**Task requirements:**
**A)** In the forum thread, on what date do owners call to book a floating week, and for which year?
**B)** Repeat the forum thread starting at "How hard is" and ending at "calgal (Feb 12, 2006)", substituting "Southern California" for "So Cal".

[Reading text — start]

# Grand Pacific Palisades Owners



## temerson (Feb 12, 2006)

How hard is it to book a summer week when you own a float unit?  In order to get the dates that you want do you have to call in at 8:00am sharp at the 12 month booking window?  Does the same difficulty apply in the other two So Cal resorts that Grand Pacific manages (Carlsbad Inn & Seapointe)?

I've seen fixed/float weeks for sale at the Carlsbad Inn & Seapointe, but not any at Palisades.  Maybe I'm just not looking in the right areas   .


----------



## calgal (Feb 12, 2006)

Summer weeks are all fixed at Grand Pacific Palisades. However, the lower season floating week interval extends through week 25, so there is a bit of summer at the tail end of the first float period. You don't call 12 months ahead. You call on Nov 1st for the year that begins 14 months ahead. I called in right at the stated time on Nov 1st and requested week 24. It took about 1/2 hour to get through the phone lines, but no problem getting the requested week. I was on hold for awhile and able to listen to the activity in the room and everyone was confirming week 25s. I will be using the week myself, but my prior experience trading in RCI with a week at the beginning of June was that it was as good a trader as anything.

[Reading text — finish]
[Source material — start]

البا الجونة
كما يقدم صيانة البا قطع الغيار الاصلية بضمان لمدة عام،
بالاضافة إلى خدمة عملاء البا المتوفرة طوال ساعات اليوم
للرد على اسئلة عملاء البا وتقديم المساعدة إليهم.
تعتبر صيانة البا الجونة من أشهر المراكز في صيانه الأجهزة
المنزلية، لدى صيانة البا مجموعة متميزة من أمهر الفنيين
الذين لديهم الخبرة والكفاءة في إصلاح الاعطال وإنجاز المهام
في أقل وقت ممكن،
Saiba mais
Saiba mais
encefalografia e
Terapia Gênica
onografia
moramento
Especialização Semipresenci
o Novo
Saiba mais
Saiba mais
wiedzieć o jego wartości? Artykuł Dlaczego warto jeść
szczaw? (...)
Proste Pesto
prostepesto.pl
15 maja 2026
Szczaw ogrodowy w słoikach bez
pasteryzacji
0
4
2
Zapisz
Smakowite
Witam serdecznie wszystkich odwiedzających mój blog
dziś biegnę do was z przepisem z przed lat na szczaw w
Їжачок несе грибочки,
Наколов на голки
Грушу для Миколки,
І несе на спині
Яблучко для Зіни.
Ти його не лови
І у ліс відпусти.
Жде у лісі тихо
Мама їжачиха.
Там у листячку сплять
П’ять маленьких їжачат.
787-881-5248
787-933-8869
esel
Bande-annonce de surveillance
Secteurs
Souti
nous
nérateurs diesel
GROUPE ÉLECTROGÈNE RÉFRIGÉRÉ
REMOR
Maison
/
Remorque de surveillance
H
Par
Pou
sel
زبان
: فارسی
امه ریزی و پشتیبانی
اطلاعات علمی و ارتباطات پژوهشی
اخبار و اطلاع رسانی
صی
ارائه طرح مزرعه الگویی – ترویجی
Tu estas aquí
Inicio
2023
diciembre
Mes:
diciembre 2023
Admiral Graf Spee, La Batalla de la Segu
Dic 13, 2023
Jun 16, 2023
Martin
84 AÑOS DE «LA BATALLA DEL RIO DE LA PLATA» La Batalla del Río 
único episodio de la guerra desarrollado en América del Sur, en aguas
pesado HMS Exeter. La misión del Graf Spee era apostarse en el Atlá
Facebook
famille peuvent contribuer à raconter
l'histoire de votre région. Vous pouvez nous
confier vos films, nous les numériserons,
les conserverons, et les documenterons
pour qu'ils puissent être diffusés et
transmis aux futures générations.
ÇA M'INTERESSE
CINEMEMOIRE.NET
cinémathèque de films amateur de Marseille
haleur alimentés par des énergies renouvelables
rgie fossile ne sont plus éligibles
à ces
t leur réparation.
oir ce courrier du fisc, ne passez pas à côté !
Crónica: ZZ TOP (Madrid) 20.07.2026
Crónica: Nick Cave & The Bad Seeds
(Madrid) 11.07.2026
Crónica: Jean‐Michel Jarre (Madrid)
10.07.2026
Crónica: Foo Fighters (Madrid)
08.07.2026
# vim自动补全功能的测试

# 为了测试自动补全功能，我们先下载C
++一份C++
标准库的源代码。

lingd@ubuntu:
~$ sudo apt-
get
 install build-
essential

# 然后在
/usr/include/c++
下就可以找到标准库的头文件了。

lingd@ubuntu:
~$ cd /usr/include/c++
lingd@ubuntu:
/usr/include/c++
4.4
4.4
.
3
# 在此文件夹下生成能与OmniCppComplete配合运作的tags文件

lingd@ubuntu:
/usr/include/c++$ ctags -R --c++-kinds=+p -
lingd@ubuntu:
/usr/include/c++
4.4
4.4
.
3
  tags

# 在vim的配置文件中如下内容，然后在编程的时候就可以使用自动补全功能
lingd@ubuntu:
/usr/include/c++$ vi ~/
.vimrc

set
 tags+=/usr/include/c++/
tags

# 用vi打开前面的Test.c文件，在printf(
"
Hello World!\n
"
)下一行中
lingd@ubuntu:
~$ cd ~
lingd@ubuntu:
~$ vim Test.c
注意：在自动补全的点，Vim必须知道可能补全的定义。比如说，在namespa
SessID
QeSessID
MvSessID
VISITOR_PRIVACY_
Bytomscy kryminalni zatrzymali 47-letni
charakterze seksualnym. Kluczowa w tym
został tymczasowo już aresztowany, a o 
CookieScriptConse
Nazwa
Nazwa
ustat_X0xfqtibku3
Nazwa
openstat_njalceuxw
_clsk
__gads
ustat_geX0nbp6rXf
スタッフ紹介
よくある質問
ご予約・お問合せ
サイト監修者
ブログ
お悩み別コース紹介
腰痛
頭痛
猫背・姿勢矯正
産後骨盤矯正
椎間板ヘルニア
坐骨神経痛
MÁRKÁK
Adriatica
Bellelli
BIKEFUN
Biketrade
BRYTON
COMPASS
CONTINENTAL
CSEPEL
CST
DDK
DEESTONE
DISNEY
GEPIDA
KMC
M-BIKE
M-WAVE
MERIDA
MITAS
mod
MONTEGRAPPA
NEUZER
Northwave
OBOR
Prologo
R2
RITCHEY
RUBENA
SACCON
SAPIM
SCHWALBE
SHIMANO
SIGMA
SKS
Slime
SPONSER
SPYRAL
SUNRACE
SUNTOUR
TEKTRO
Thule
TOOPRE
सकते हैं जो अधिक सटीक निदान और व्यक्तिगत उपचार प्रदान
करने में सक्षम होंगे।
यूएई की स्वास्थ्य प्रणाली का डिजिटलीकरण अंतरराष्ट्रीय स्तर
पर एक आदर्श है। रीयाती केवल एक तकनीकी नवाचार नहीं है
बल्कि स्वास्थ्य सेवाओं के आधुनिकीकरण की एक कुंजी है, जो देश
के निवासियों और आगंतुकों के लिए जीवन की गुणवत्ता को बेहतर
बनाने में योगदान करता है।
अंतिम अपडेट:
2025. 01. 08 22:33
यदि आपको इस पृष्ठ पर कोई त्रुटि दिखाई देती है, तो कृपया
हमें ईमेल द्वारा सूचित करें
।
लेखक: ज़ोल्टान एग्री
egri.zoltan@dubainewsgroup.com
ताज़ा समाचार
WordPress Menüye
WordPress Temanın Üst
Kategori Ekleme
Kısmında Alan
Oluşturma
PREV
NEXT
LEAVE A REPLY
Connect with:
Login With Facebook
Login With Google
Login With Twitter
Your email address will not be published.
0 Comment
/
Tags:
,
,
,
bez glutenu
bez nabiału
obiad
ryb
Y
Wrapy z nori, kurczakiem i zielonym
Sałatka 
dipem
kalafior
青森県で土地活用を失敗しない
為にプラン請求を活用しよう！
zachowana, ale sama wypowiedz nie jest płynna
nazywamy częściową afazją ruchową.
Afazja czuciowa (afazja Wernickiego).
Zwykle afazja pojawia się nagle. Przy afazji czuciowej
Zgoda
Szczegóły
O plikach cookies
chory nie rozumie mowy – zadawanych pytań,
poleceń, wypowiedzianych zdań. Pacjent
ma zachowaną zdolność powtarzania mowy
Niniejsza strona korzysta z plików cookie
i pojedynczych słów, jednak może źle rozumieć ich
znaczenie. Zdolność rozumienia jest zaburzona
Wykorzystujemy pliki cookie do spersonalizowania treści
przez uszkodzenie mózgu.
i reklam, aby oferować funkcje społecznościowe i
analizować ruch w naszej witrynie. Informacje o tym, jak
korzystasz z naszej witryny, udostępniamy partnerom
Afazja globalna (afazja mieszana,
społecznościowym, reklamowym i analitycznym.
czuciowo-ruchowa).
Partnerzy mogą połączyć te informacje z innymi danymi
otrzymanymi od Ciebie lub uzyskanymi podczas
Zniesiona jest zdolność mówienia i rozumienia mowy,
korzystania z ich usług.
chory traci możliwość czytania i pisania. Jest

[Source material — finish]

**Answers to this exercise:**
**A)** On Nov 1st, for the year that begins 14 months ahead.

**B)**
How hard is it to book a summer week when you own a float unit?  In order to get the dates that you want do you have to call in at 8:00am sharp at the 12 month booking window?  Does the same difficulty apply in the other two Southern California resorts that Grand Pacific manages (Carlsbad Inn & Seapointe)?

I've seen fixed/float weeks for sale at the Carlsbad Inn & Seapointe, but not any at Palisades.  Maybe I'm just not looking in the right areas   .


----------



## calgal (Feb 12, 2006)